• [Quoted passage]

== Segment start ==

The battle to keep foreign animal diseases (FAD) out of our country is taking vigilance on many fronts. Inspectors are checking imports, travelers, packages, and much more to keep diseases like African Swine Fever (ASF) off our shores. However, there is another area of concern that the National Pork Producers Council (NPPC) is shining a light on in the fight against FADs.
Liz Wagstrom is the Chief Veterinarian with the National Pork Producers Council. She says the population of rescue dogs coming into the United States is yet another possible entry point for foreign animal diseases. Wagstrom says that just because some of these diseases cannot affect dogs, does not mean they cannot be a carrier.
The NPPC is asking for rules to be put into place to protect livestock herds. They add that the USDA has the authority to oversee the entrance of these rescue dogs. Wagstrom adds that an outbreak of a foreign animal disease would be catastrophic to the pork industry.

== Segment end ==

• [Supplied information]
== Segment start ==

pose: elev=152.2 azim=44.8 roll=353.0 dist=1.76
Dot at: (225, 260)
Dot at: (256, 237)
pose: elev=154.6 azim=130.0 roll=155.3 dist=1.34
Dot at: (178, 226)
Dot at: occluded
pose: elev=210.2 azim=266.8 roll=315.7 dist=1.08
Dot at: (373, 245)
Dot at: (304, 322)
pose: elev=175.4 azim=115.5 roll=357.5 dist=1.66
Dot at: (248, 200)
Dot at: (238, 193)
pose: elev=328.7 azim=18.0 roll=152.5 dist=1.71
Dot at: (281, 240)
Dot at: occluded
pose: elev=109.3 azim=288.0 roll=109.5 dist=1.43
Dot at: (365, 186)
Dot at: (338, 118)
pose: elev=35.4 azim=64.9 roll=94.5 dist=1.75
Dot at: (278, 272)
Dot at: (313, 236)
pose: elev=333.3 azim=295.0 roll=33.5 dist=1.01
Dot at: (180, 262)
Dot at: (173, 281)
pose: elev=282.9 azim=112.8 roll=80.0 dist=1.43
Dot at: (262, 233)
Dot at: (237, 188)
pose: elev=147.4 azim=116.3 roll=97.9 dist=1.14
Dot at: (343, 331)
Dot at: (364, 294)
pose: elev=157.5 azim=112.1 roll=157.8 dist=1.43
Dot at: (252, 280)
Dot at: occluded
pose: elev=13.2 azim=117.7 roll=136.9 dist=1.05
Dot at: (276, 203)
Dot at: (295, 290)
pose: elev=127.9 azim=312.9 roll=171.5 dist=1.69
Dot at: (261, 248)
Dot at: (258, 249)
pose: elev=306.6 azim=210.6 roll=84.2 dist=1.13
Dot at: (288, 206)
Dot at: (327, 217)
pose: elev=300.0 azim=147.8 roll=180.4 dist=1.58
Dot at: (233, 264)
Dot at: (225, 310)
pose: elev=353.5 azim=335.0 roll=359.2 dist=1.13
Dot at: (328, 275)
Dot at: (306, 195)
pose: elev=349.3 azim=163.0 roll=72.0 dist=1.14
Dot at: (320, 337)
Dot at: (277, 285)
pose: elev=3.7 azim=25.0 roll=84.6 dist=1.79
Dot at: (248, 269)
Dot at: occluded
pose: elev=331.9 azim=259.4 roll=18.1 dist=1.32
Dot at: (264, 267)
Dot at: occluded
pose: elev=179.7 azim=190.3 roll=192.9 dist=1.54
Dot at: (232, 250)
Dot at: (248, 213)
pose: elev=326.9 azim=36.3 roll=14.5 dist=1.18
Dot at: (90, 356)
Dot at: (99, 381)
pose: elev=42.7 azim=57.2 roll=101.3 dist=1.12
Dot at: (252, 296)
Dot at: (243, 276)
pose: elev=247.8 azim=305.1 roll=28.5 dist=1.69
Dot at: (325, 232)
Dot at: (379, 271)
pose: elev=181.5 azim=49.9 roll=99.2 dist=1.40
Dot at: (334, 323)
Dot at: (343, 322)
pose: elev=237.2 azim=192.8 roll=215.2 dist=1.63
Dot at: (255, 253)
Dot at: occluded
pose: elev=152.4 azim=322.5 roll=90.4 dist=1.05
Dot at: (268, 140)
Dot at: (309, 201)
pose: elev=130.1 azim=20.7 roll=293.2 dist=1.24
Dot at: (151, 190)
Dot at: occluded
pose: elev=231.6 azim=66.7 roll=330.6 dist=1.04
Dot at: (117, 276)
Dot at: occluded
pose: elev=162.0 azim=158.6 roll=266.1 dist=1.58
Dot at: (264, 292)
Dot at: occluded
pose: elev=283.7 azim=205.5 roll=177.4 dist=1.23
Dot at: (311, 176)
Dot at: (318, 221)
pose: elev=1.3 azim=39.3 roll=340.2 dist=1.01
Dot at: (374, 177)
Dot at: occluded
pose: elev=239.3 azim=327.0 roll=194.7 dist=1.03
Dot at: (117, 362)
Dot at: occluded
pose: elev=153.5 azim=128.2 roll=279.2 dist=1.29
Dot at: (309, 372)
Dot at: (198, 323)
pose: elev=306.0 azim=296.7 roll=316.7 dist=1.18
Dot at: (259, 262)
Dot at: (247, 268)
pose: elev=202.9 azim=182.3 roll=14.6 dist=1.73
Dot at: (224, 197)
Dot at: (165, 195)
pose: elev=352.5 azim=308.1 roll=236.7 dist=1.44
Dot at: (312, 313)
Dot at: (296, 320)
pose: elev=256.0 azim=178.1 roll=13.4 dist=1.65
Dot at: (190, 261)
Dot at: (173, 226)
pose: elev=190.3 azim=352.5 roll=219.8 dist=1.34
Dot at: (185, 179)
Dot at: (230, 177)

== Segment end ==

• [Tasks for this exercise]
(1) Quote the stretch from "The NPPC is" through "the pork industry." in the article on rescue dogs and foreign animal diseases.
(2) Write what comes next in the article on rescue dogs and foreign animal diseases, starting after its final sentence.

• [Results]
(1)
The NPPC is asking for rules to be put into place to protect livestock herds. They add that the USDA has the authority to oversee the entrance of these rescue dogs. Wagstrom adds that an outbreak of a foreign animal disease would be catastrophic to the pork industry.

(2)
Not only would it affect livestock, but the grains used to feed them. Soybeans would suffer the biggest hit as their products are used in a lot of hog feed.
Wagstrom says they would like to see the USDA step up their inspections of rescue dogs, and the measures used to ensure these animals are properly vetted. This will be a win-win for agriculture, and the dogs looking to come to loving homes.
NPPC is again calling for more agricultural inspectors at borders and ports of entry into the United States. They are asking for more funding in the 2022 appropriations bill.